Check the HuggingFace cache directory.

In [None]:
import os
from pathlib import Path

# Get cache directory
cache_dir = Path.home() / ".cache" / "huggingface" / "hub"

if cache_dir.exists():
    # Count cached models
    model_dirs = [d for d in cache_dir.iterdir() if d.is_dir()]
    
    # Calculate total size
    total_size = sum(f.stat().st_size for f in cache_dir.rglob('*') if f.is_file())
    
    print(f"Cache directory: {cache_dir}")
    print(f"Number of cached models: {len(model_dirs)}")
    print(f"Total cache size: {total_size / (1024**3):.2f} GB")
else:
    print("No cache directory found yet.")

## 13. HuggingFace Spaces Example

Example code for deploying to HuggingFace Spaces with Gradio.

In [None]:
# Example Gradio app for HuggingFace Spaces
# Note: This is example code - Gradio needs to be installed separately

example_gradio_code = '''
import gradio as gr
from transformers import pipeline

# Initialize pipeline
classifier = pipeline("sentiment-analysis")
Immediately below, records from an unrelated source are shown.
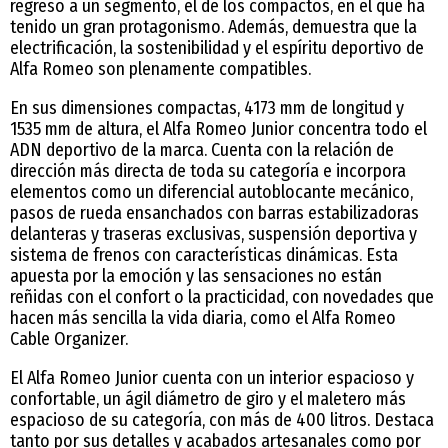
regreso a un segmento, el de los compactos, en el que ha
tenido un gran protagonismo. Además, demuestra que la
electrificación, la sostenibilidad y el espíritu deportivo de
Alfa Romeo son plenamente compatibles.
En sus dimensiones compactas, 4173 mm de longitud y
1535 mm de altura, el Alfa Romeo Junior concentra todo el
ADN deportivo de la marca. Cuenta con la relación de
dirección más directa de toda su categoría e incorpora
elementos como un diferencial autoblocante mecánico,
pasos de rueda ensanchados con barras estabilizadoras
delanteras y traseras exclusivas, suspensión deportiva y
sistema de frenos con características dinámicas. Esta
apuesta por la emoción y las sensaciones no están
reñidas con el confort o la practicidad, con novedades que
hacen más sencilla la vida diaria, como el Alfa Romeo
Cable Organizer.
El Alfa Romeo Junior cuenta con un interior espacioso y
confortable, un ágil diámetro de giro y el maletero más
espacioso de su categoría, con más de 400 litros. Destaca
tanto por sus detalles y acabados artesanales como por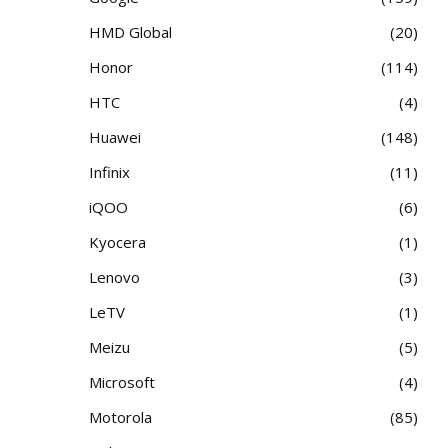
HMD Global
20
Honor
114
HTC
4
Huawei
148
Infinix
11
iQOO
6
Kyocera
1
Lenovo
3
LeTV
1
Meizu
5
Microsoft
4
Motorola
85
def analyze_sentiment(text):
    results = classifier(text)
    return {
        "label": results[0]["label"],
        "score": results[0]["score"]
    }

# Create Gradio interface
iface = gr.Interface(
    fn=analyze_sentiment,
    inputs=gr.Textbox(lines=3, placeholder="Enter text to analyze..."),
    outputs=gr.JSON(),
    title="Sentiment Analysis Demo",
    description="Analyze the sentiment of your text using HuggingFace Transformers",
    examples=[
        ["I love this product!"],
        ["This is terrible."],
        ["It's okay, nothing special."]
    ]
)

# Launch the app
iface.launch()
'''

print("Example Gradio app for HuggingFace Spaces:")
print("=" * 50)
print(example_gradio_code)

## Summary

This notebook covered the essential components of setting up and using the HuggingFace ecosystem:

1. **Environment Verification** - Checking installations
2. **Pipelines** - Simple API for common NLP tasks
3. **Hub API** - Discovering and exploring models
4. **Model Loading** - Downloading and using specific models
5. **Various NLP Tasks** - Translation, generation, QA, NER, etc.
6. **Performance** - Batch processing benefits
7. **Deployment** - Example for HuggingFace Spaces

These examples provide a solid foundation for working with HuggingFace Transformers!